*WHAT IS NEEDED:* All of the data below should be printed again exactly, pictures excluded.

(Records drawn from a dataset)
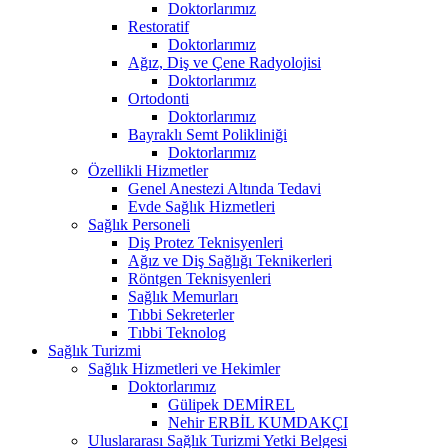
Doktorlarımız
Restoratif
Doktorlarımız
Ağız, Diş ve Çene Radyolojisi
Doktorlarımız
Ortodonti
Doktorlarımız
Bayraklı Semt Polikliniği
Doktorlarımız
Özellikli Hizmetler
Genel Anestezi Altında Tedavi
Evde Sağlık Hizmetleri
Sağlık Personeli
Diş Protez Teknisyenleri
Ağız ve Diş Sağlığı Teknikerleri
Röntgen Teknisyenleri
Sağlık Memurları
Tıbbi Sekreterler
Tıbbi Teknolog
Sağlık Turizmi
Sağlık Hizmetleri ve Hekimler
Doktorlarımız
Gülipek DEMİREL
Nehir ERBİL KUMDAKÇI
Uluslararası Sağlık Turizmi Yetki Belgesi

*ANSWER SPACE:*
Doktorlarımız
Restoratif
Doktorlarımız
Ağız, Diş ve Çene Radyolojisi
Doktorlarımız
Ortodonti
Doktorlarımız
Bayraklı Semt Polikliniği
Doktorlarımız
Özellikli Hizmetler
Genel Anestezi Altında Tedavi
Evde Sağlık Hizmetleri
Sağlık Personeli
Diş Protez Teknisyenleri
Ağız ve Diş Sağlığı Teknikerleri
Röntgen Teknisyenleri
Sağlık Memurları
Tıbbi Sekreterler
Tıbbi Teknolog
Sağlık Turizmi
Sağlık Hizmetleri ve Hekimler
Doktorlarımız
Gülipek DEMİREL
Nehir ERBİL KUMDAKÇI
Uluslararası Sağlık Turizmi Yetki Belgesi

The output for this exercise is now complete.